--- START ---

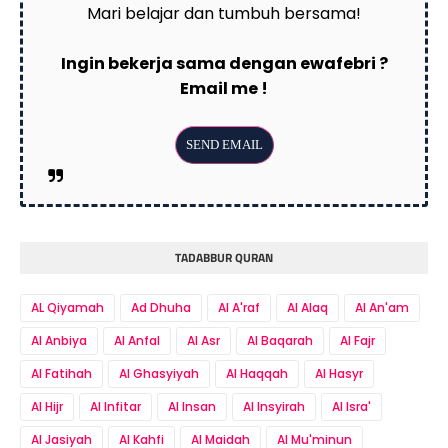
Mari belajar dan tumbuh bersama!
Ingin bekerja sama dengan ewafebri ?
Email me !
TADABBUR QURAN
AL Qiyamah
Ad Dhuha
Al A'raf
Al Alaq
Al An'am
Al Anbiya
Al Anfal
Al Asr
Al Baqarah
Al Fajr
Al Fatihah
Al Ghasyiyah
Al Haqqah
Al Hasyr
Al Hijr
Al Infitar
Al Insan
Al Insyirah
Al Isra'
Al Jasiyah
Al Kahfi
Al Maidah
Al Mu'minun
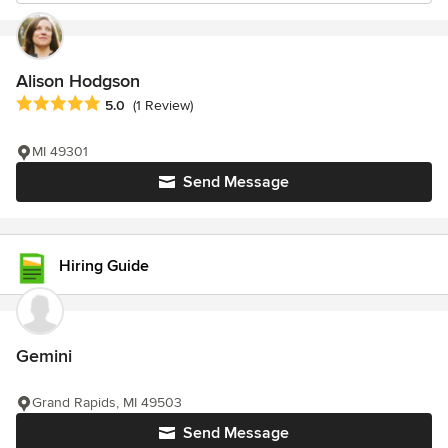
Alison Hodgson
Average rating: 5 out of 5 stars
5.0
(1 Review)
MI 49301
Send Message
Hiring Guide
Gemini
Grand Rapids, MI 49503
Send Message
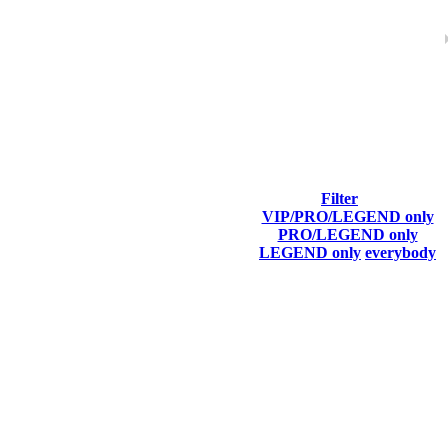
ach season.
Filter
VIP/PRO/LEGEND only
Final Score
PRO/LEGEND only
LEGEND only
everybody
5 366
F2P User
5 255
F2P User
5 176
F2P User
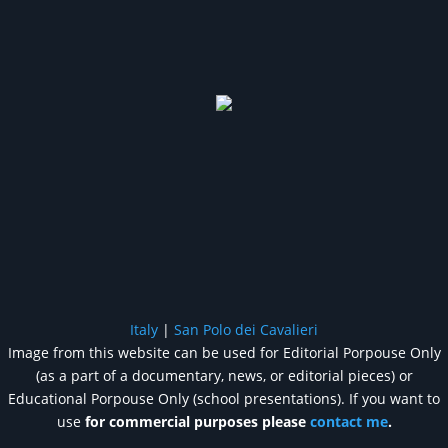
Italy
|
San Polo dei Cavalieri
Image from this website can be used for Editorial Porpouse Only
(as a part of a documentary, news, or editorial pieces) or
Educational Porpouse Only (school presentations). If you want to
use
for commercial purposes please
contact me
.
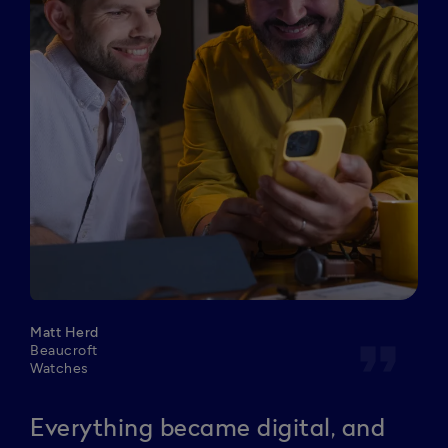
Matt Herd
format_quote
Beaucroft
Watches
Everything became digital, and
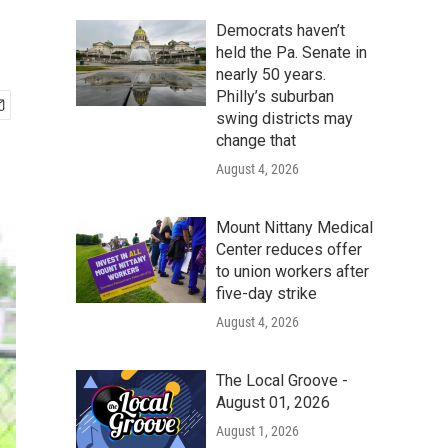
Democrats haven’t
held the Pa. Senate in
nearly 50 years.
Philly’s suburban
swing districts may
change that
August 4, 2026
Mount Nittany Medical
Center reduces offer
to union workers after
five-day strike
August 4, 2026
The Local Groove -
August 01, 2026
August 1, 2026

--- END ---
--- START ---

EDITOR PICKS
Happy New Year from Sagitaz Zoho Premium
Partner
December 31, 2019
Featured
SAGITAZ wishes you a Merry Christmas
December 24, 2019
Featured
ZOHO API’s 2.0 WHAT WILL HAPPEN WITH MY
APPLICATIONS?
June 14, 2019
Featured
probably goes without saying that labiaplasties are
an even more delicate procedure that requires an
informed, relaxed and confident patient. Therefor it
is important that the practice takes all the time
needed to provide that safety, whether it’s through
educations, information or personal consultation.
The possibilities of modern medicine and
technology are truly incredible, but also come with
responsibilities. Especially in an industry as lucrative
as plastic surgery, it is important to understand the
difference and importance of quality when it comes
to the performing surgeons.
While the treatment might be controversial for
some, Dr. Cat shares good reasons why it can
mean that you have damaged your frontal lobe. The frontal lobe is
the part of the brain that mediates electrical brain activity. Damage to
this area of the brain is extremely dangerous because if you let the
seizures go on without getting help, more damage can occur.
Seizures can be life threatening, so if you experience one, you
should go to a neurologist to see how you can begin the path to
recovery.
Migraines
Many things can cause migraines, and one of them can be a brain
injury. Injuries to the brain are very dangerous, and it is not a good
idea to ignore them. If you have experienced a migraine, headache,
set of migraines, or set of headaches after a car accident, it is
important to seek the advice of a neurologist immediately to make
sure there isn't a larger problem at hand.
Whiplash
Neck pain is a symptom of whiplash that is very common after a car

--- END ---

■ Requirement
Return the lines of the listing where the string "that" appears.

■ Exercise answer
change that
probably goes without saying that labiaplasties are
an even more delicate procedure that requires an
is important that the practice takes all the time
needed to provide that safety, whether it’s through
mean that you have damaged your frontal lobe. The frontal lobe is
the part of the brain that mediates electrical brain activity. Damage to
Neck pain is a symptom of whiplash that is very common after a car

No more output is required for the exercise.